A Pickler that has X-language support and is compatible with the C++ SerializableDouble2DVector. Pickling a numpy array with this pickler can be read in C++ by deserializing using the SerializableDouble2DVector. Likewise, a C++ matrix serialized with the SerializableDouble2DVector can be unpickled into a numpy matrix was well. This is meant to be an efficient implementation for passing 2D matrices to and from other languages (at present that means C++) through a pickling/unpickling interface like native Queue or DDict.

__init__(data_type: dtype)
dump(nparr, file) None
dumps(nparr) bytes
load(file)
loads(val)
class XScalarPickler

Bases: object

A Pickler that has X-language support and is compatible with the C++ Scalars like int and double. Pickling a scalar with this pickler can be read in C++ by deserializing using the SeralizableInt or SerializableDouble class. Likewise, a C++ int/double serialized with SeralizableInt or SerializableDouble can be unpickled into a int/float was well, enabling cross language communication between Python and other languages (at present that means C++) through a pickling/unpickling interface like native Queue or DDict.

__init__(data_type: dtype)
dump(val, file) None
dumps(val) bytes
load(file) object
loads(val: bytes ) object
class XStringPickler

Bases: object

A Pickler that has X-language support and is compatible with the C++ SerializableString. Pickling a string with this pickler can be read in C++ by deserializing using the SeralizableString class. Likewise, a C++ string serialized with SeralizableString can be unpickled into a str was well, enabling cross communication between Python and other languages (at present that means C++) through a pickling/unpickling interface like native Queue or DDict.

__init__()
dump(val, file) None
dumps(val) bytes
load(file) str
loads(val: bytes ) str
b64decode(the_str)
b64encode(the_bytes)
get_cpu_count()
get_hugepage_mount()
get_local_kv(key, timeout=None)
get_local_rt_uid()
getlasterrstr()
hash(byte_str: bytes )
host_id()
host_id_from_k8s(pod_uid)

This is used to get a hostid based on the k8s pod uid.
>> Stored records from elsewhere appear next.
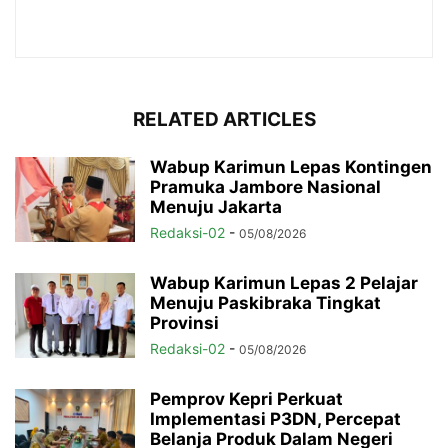
RELATED ARTICLES
Wabup Karimun Lepas Kontingen
Pramuka Jambore Nasional
Menuju Jakarta
Redaksi-02
-
05/08/2026
Wabup Karimun Lepas 2 Pelajar
Menuju Paskibraka Tingkat
Provinsi
Redaksi-02
-
05/08/2026
Pemprov Kepri Perkuat
Implementasi P3DN, Percepat
Belanja Produk Dalam Negeri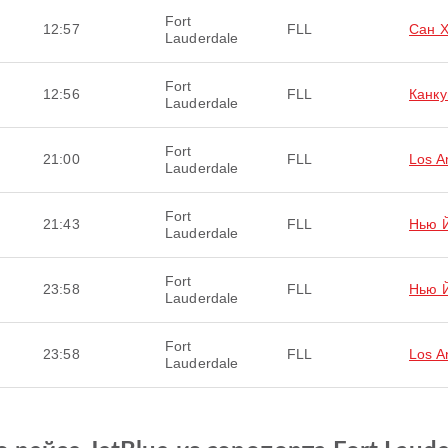
Fort
12:57
FLL
Сан 
Lauderdale
Fort
12:56
FLL
Канку
Lauderdale
Fort
21:00
FLL
Los A
Lauderdale
Fort
21:43
FLL
Нью 
Lauderdale
Fort
23:58
FLL
Нью 
Lauderdale
Fort
23:58
FLL
Los A
Lauderdale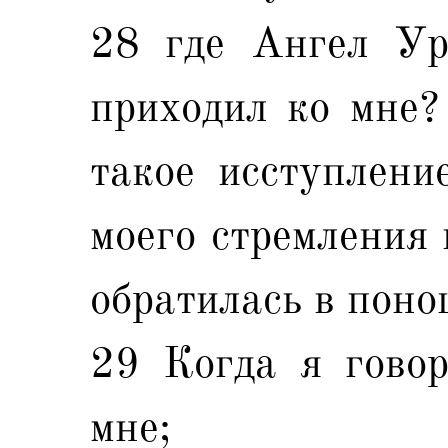
28 где Ангел Ур
приходил ко мне?
такое исступлени
моего стремления 
обратилась в поно
29 Когда я говор
мне;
It is called when a process in one node needs to know the host_id of another node. It can be called from a node/pod as many times as needed in order to translate a pod uid to a dragon hostid. For example, a backend pod can query the hostids of the other backend pods. For setting/assigning the hostid of the pod itself, each pod needs to call set_host_id().

set_core_affinity(core)
set_host_id(new_id)
set_local_kv(key, value, timeout=None)
set_procname(name)
strtobool(val)

Convert a string representation of truth to true (1) or false (0).

True values are ‘y’, ‘yes’, ‘t’, ‘true’, ‘on’, and ‘1’; false values are ‘n’, ‘no’, ‘f’, ‘false’, ‘off’, and ‘0’. Raises ValueError if ‘val’ is anything else.